Por: CHRISTIAN SORACE, NICHOLAS LOUBERE. 09/01/2023
El 26 de noviembre, tras un incendio mortífero en un bloque de pisos en la capital de la región autónoma uigur de Sinkiang, en las calles y campus de todo el país se produjeron manifestaciones que exigían el fin de la política restrictiva de covid cero (Davidson y Yu 2022). Como era previsible, la derecha libertaria y las y los antimascarillas y antivacunas no tardaron nada en aplaudir las manifestaciones como vindicación de sus propias protestas durante la pandemia en contra de cualquier forma de intervención biopolítica del Estado. Por ejemplo, Charlie Kirk, líder de la ultraconservadora Turning Point USA, tuiteó que “China se parece de pronto mucho a Canadá”, estableciendo un paralelismo entre las protestas chinas y el llamado Convoy de la Libertad de los camioneros que protestaron contra la vacunación obligatoria a comienzos de 2022 (Williams y Paperny 2022).
Aunque dudamos si ofrecer a la extrema derecha (que ya no se puede calificar de marginal) una plataforma adicional ‒a riesgo de normalizarla por el mero hecho de mencionarla‒, estas narrativas comparten una atmósfera de resignación ante la inevitabilidad de la naturaleza endémica de la covid, como si la pandemia y todo el sufrimiento que ha causado hubieran estado predestinados y fueran inevitables. Esta normalización de la muerte por covid ‒convirtiéndola en una parte inseparable de la vida misma‒ representa una justificación a posteriori de los efectos desastrosos de la pandemia en buena parte de Occidente, en particular la negativa a intentar eliminar el virus a comienzos de 2020. Establece asimismo una comprensión falsamente binaria de las posibilidades pandémicas: o bien una necropolítica nihilista (según el modelo aquí no pasa nada), o bien una espiral interminable de vigilancia autoritaria cada vez más intensa.
La internalización de un falso enfoque binario en las narrativas occidentales comporta el riesgo de malinterpretar las protestas populares en China creyendo que el rechazo por parte de las y los manifestantes de la biopolítica autoritaria de covid cero encierra un apoyo tácito a la necropolítica de Estados Unidos. Al mismo tiempo, este tipo de pensamiento binario limita gravemente nuestra capacidad de comprensión de las lecciones globales de la pandemia en un momento en que entramos en una era de crisis colectivas.
▬▬▬
Comprueba tu comprensión
1. Reproduce literalmente el fragmento del texto sobre las protestas en China que comienza en las palabras que contienen "La internalización de" y termina después de "de crisis colectivas.".
2. Explica por qué, según el texto sobre las protestas en China, quienes lo escriben dudaron antes de mencionar a la extrema derecha.
▬▬▬
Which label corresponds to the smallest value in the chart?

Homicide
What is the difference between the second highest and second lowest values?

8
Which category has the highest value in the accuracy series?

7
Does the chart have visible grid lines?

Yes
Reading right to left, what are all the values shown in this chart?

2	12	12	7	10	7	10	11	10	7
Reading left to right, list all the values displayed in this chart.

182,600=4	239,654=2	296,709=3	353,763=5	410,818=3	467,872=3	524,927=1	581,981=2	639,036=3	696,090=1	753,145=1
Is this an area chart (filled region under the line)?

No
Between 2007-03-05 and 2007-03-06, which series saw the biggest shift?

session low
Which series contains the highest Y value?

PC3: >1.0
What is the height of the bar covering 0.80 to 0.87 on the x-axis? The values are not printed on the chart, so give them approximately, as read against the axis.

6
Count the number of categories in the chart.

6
▬▬▬
Respuestas del ejercicio
1.
La internalización de un falso enfoque binario en las narrativas occidentales comporta el riesgo de malinterpretar las protestas populares en China creyendo que el rechazo por parte de las y los manifestantes de la biopolítica autoritaria de covid cero encierra un apoyo tácito a la necropolítica de Estados Unidos. Al mismo tiempo, este tipo de pensamiento binario limita gravemente nuestra capacidad de comprensión de las lecciones globales de la pandemia en un momento en que entramos en una era de crisis colectivas.

2. Dudaron porque mencionarla suponía ofrecer a la extrema derecha una plataforma adicional. Eso conllevaba el riesgo de normalizarla por el mero hecho de nombrarla.